In a few instances, tethering complexes unrelated to Sec1p have been shown to interact directly with t-SNARE N-terminal domains, and it may be that more such associations will be found as more of these complexes are identified and characterized. Whereas Rabs, SNAREs, and Sec1-like proteins are members of conserved families, tethering factors are somewhat more diverse and have been identified in functional studies rather than by sequence similarity. Candidate tethering factors exist for many but not all fusion events, and the subunit structure/components of these complexes are still being identified. The COG (conserved oligomeric Golgi) complex, also known as the Sec34/35 complex, is localized to the cis
-Golgi where it has been shown to have a tethering function in an in vitro assay (Morsomme and Riezman, 2002
; Ungar et al., 2002
). The recent identification of six new subunits of the COG complex led to the recognition that at least some of these components are related at the sequence level to components of two other large, multisubunit tethering factors: the exocyst and Vps52/53/54 complexes (Whyte and Munro, 2001
). COG has now been shown to be an effector of the Rab protein Ypt1p and to bind the cis
-Golgi syntaxin Sed5p (Suvorova et al., 2002
). The exocyst, an eight-subunit complex that directs the fusion of secretory vesicles with the plasma membrane, is the best studied of the three. An effector of the Sec4p Rab protein, the exocyst localizes to sites of polarized secretion where exocytosis takes place (Guo et al., 1999
), though no interaction with t-SNAREs has yet been reported.
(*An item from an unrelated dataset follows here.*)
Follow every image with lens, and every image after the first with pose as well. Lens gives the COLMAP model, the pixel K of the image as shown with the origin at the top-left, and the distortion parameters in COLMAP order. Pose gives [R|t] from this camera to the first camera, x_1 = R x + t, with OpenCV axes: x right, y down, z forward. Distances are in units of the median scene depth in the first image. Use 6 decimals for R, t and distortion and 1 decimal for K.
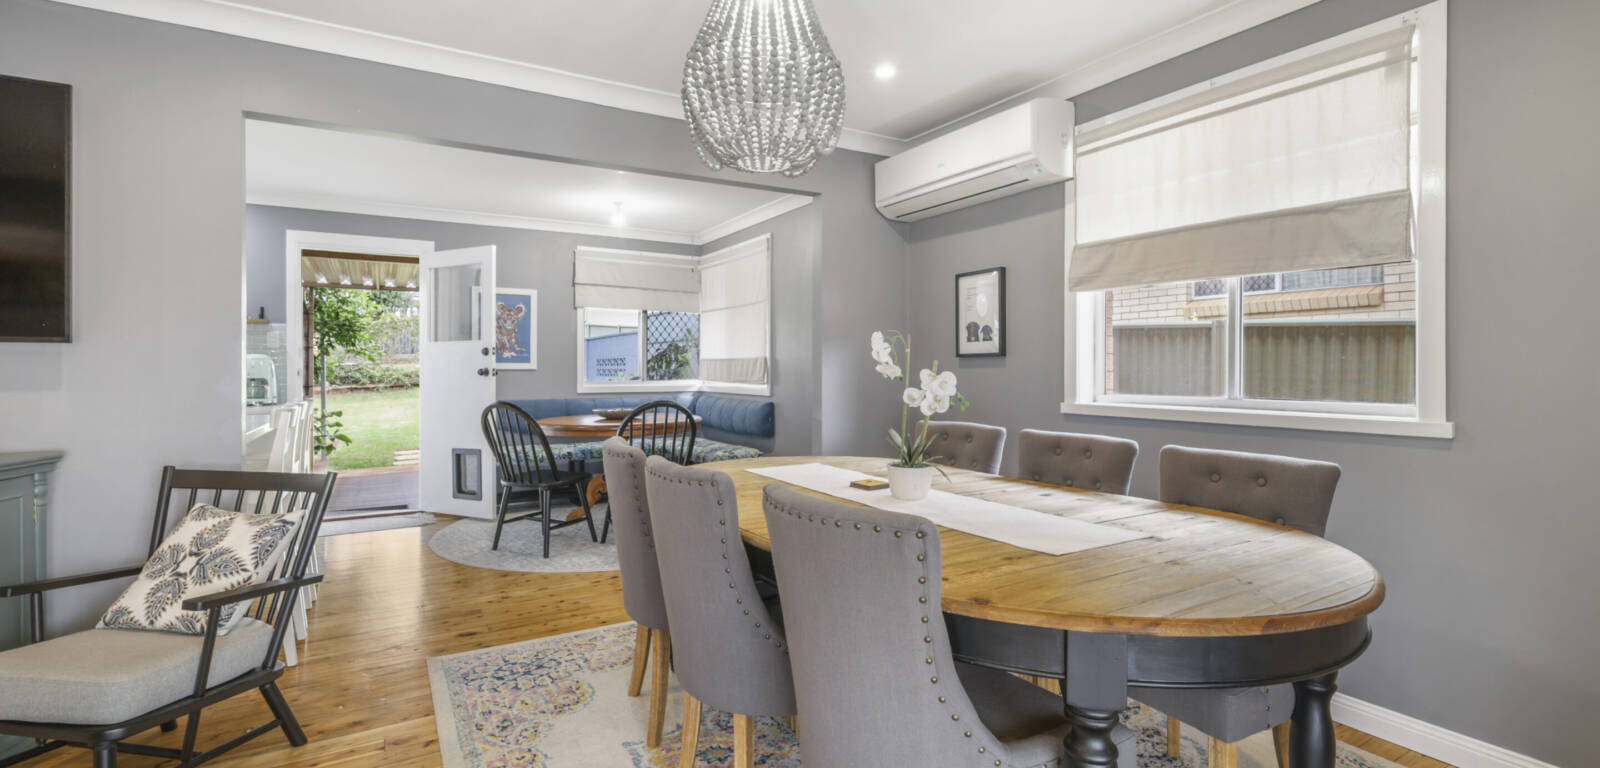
lens RADIAL K [[701.1, 0, 799.3], [0, 701.1, 366.9], [0, 0, 1]] dist [0.001115, 0.000235]
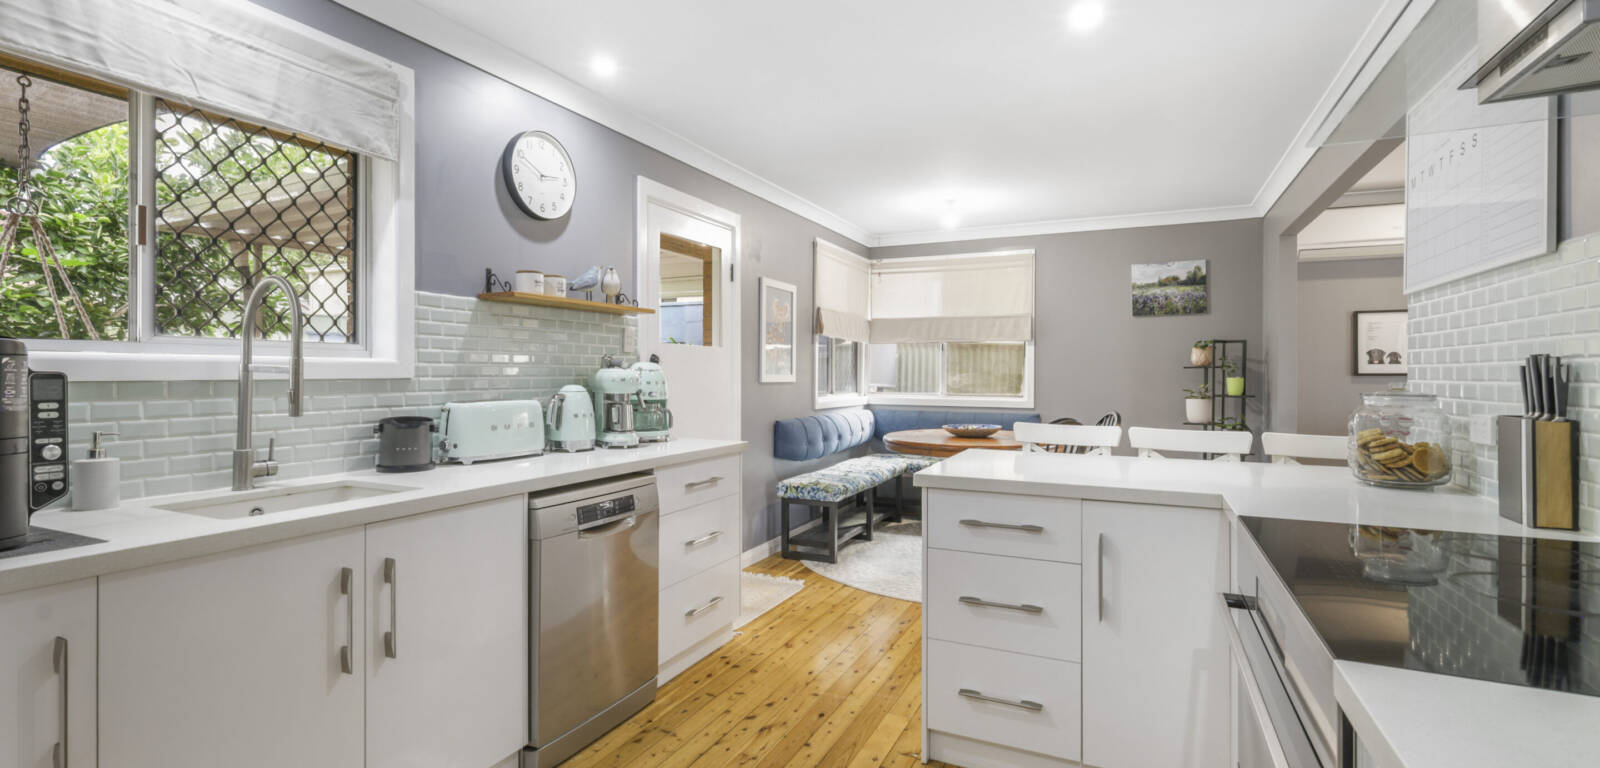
lens RADIAL K [[701.1, 0, 799.3], [0, 701.1, 366.9], [0, 0, 1]] dist [0.001115, 0.000235]
pose [[0.837695, 0.009089, 0.546063, -1.573173], [-0.008005, 0.999958, -0.004363, -0.019562], [-0.546080, -0.000717, 0.837733, 0.580079]]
Although the exocyst and COG complexes each have eight subunits, only three components of the Vps52/53/54 complex have previously been identified (Conibear and Stevens, 2000
). Vps52p is related to the exocyst component Sec3p, whereas Vps53p and Vps54p both contain an N-terminal domain that is shared by subunits of the other two docking complexes (Whyte and Munro, 2001
). Vps52p, Vps53p, and Vps54p are large coiled-coil containing proteins that are tightly associated in a stoichiometric complex localized to the late Golgi. The sorting defects of these mutants suggest that the Vps52/53/54 complex is required for the retrograde trafficking of vesicles from the late endosomal/prevacuolar compartment back to the late Golgi. The Vps52/53/54 complex has been identified as an effector of the Rab protein Ypt6p and also binds the N-terminal region of the TGN t-SNARE Tlg1p, further supporting the idea that this complex is a tethering factor for vesicle fusion at the TGN (Siniossoglou and Pelham, 2001
). Sequence relationships between components of these multisubunit tethering complexes suggest that all three may share a common mechanism of action. Therefore, understanding the interactions that link tethering complexes to SNARE proteins will be important for understanding both the mechanism of vesicle docking and the regulation of SNARE complex formation.
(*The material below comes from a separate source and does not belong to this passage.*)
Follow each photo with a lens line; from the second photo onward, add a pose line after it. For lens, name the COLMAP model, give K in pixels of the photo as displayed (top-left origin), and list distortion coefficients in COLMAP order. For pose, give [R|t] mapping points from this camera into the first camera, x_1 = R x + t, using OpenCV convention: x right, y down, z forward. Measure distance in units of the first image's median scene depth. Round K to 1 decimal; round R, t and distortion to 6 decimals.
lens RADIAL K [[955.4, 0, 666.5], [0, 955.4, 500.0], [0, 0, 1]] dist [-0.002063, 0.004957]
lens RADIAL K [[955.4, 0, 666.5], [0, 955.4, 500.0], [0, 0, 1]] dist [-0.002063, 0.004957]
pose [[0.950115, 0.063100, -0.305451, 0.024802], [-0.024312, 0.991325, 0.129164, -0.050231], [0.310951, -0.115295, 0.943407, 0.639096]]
Here, we identify a fourth component of the Vps52/53/53 complex, Vps51p, that regulates its association with the N-terminal domain of the t-SNARE Tlg1p. In addition to a role in retrograde transport from the late endosomal/prevacuolar compartment, we find that all four subunits of this complex are also required for trafficking on a distinct transport pathway, from early endosomes back to the late Golgi. We have named this tetrameric complex the GARP (Golgi-associated retrograde protein) complex to reflect its role in the docking and fusion of multiple classes of endosome-derived vesicles with the late Golgi membrane.